Tez

Desde o primeiro ar. Foi você. Em cada música. Em cada passo. Mesmo nas ausências. Nas constantes fugas, nos sonhos perturbados. Foi você de um modo que não sei dizer ao certo como foi.

Numa guerra fria de corpos quentes. De almas limpas. De armas sujas.

Porque entre seus olhos estava minha certeza. E entre nossos corpos um abismo de almejos, flores e desejos.

Você foi a cor. A festa. A promessa do que vem. Mas foi redemoinho. Foi silêncio, angústia.

E eu fui o quê? Fui a cor mais pálida, a voz mais rouca, a pele mais fina. O  que eu fiz senão me manter inerte e sufocadamente presa nessa certeza de que era você junto com a incerteza de ser eu. E eu que me prego em rosas que um dia você me trouxe e hoje morrem secas sobre a mesa. E hoje que me banho de letras e memórias que minha fraqueza me faz reviver. Sou essa incógnita que se mantém na cruel repetição de te ser, sem me permitir te ter.
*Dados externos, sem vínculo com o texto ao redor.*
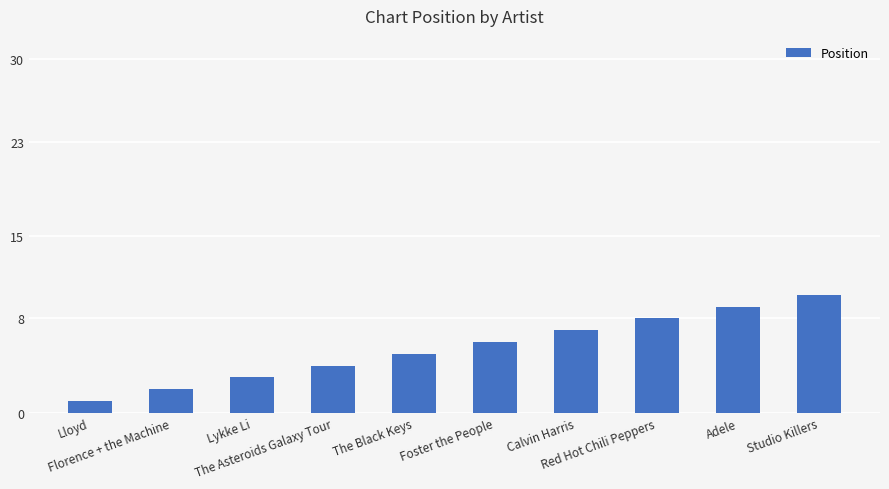

What is the smallest value displayed?

1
Porque foi você, na mais pura e inconfessável audácia, que teve e soube ter, ainda que sem nunca desconfiar que era sua. Que de um corpo revive a essência de crer que sou e estou. Mesmo que eu nunca esteja, seja, corra, vague entre seus dedos, olhos e corpo.

Ainda que minha tez não sinta o toque, te toque, seu toque. Ainda assim, o que me garante é que quando se desnuda uma alma, sobretudo quando distante ainda do corpo, algo a mais, uma cor, tom, tilinte a mais que seja. É isso que ressoa. Ressoa incansável. Ainda que não sejamos. Eu sou.